The numbers are huge, 40,000 students
One guy I interviewed said he’d wanted to be a civil engineer, but he didn’t get into public university and couldn’t afford a private one, so this was the only option. But if he’d had a scholarship to study engineering somewhere, he would have gone. They get accommodation, fees paid, plus a stipend to send home, and they stay for about six years.
When they came back on holiday, even though they say that Sharia prohibits sports, they were all dressed up in Nike and Adidas and bringing branded things to sell – so this makes their friends think about doing the same thing.
What can they do when they come back?
There’s hardly anything and some of them just forget about religion, but many are now in charge of the new mosques and schools. Over 40 years you have a critical mass of people.
Children in families who go to the traditional mosques continue going, but sometimes a new mosque opens next door to attract worshippers.
They have radio and TV channels, and now the speakers on the mosque are used to broadcast prayers as well.
But it may not be purely a religious movement. In the north of Mozambique villages have been burned and people decapitated, but that is also where a US company is exploiting natural gas, and there is trafficking of precious stones.
Is it a reaction against the US presence, or conflict over resources?
External interests benefit from provoking conflict, because it is an opportunity for private security firms to move in.
Young people are becoming ready to kill for religious reasons.
It’s a very poor country, and then suddenly people see all this wealth being taken out, while a few get rich and most don’t get anything. Then if someone offers money to do a killing, they might think “why not?”.
Karen would say that people who want to kill are not Muslims, because Islam forbids it, and the radicals say Karen is not a Muslim, because she isn’t ready to kill or die for Islam.
Why are the Brazilian evangelical churches coming?
Evangelism, our portuguese common language, and now Vale, a big Brazilian mining company is investing in coal, and agri-business. And the church is a business, because the congregation have to give 10% of their earnings to the church every month.
There was a time when our local currency inflated a lot from 30 to 60 Meticais per $1 US, and a lot of people started changing their local money into one dollar bills because the pastors didn’t want to have to carry so many meticais and preferred dollars instead.
Sociological studies have shown how people linked to these churches are infiltrating government. So, the seeds are there for a situation like that in Brazil to develop, because we don’t have good education or people in government who are concerned.
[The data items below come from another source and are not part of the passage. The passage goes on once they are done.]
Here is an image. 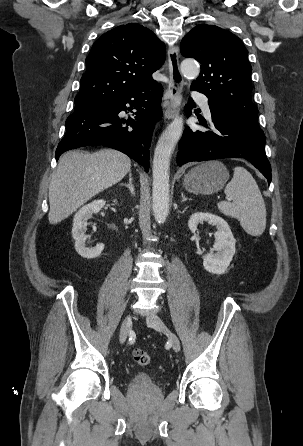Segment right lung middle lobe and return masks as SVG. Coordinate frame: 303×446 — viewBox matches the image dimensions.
Segmentation results:
<instances>
[{
    "label": "right lung middle lobe",
    "instance_id": "dd1d6c3e",
    "mask_svg": "<svg viewBox=\"0 0 303 446\" xmlns=\"http://www.w3.org/2000/svg\"><path fill=\"white\" fill-rule=\"evenodd\" d=\"M88 106H90L88 105V101L80 98H75V110H79Z\"/></svg>",
    "mask_w": 303,
    "mask_h": 446
}]
</instances>
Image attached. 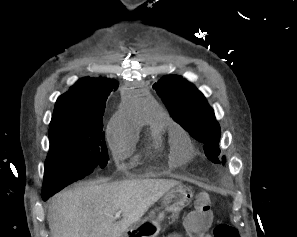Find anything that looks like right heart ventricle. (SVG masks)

I believe that religion is a personal thing – although many people don’t agree – and that if you have access to health care, education, housing and a reasonable standard of living, then these religions can’t take over. In poor areas there is a shortage of medicines, but there is always a mosque or a church and somewhere to buy Coca-Cola.
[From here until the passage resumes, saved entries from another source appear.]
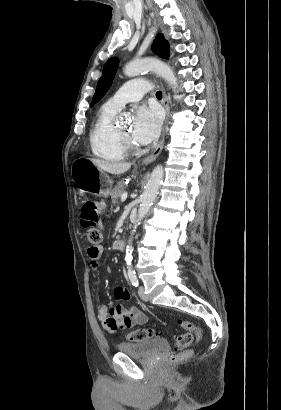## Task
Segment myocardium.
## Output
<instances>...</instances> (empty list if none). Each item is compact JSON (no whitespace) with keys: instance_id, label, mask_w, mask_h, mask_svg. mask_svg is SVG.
Listing matches in <instances>:
<instances>
[{"instance_id":"1","label":"myocardium","mask_w":281,"mask_h":410,"mask_svg":"<svg viewBox=\"0 0 281 410\" xmlns=\"http://www.w3.org/2000/svg\"><path fill=\"white\" fill-rule=\"evenodd\" d=\"M119 135L122 138V140H123V142L125 143L126 146H132V143H131L128 135L123 134L121 131H119Z\"/></svg>"}]
</instances>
Is fundamentalist religion just a desirable fantasy, that will lose out to consumerism?
Like all young people they want to be different, modern and leave behind the old obscure rural tradition, and they are constantly on Facebook, Instagram, some of them even take their phone to the mosque! But it’s also through social media that they get the Wahabi religion.
I’d like to do another film with Karen in 5 years’ time, to see how she is dealing with the big issues, like family and marriage.
Wahabis try to replicate Mohammed’s way of life, and he was married to a girl of 8 or 9 years old.
Abdul al-Wahab started this movement of pure fundamentalist Islam in the 18th Century, as a reaction to the colonisation of the Middle East and Africa by Europeans. “We need to become soldiers for Islam.” Part of the appeal is its anti-western resonance. But when money is involved and weapons, it has more to do with an alternative system not just religion. Mosques and churches are ways of controlling the people.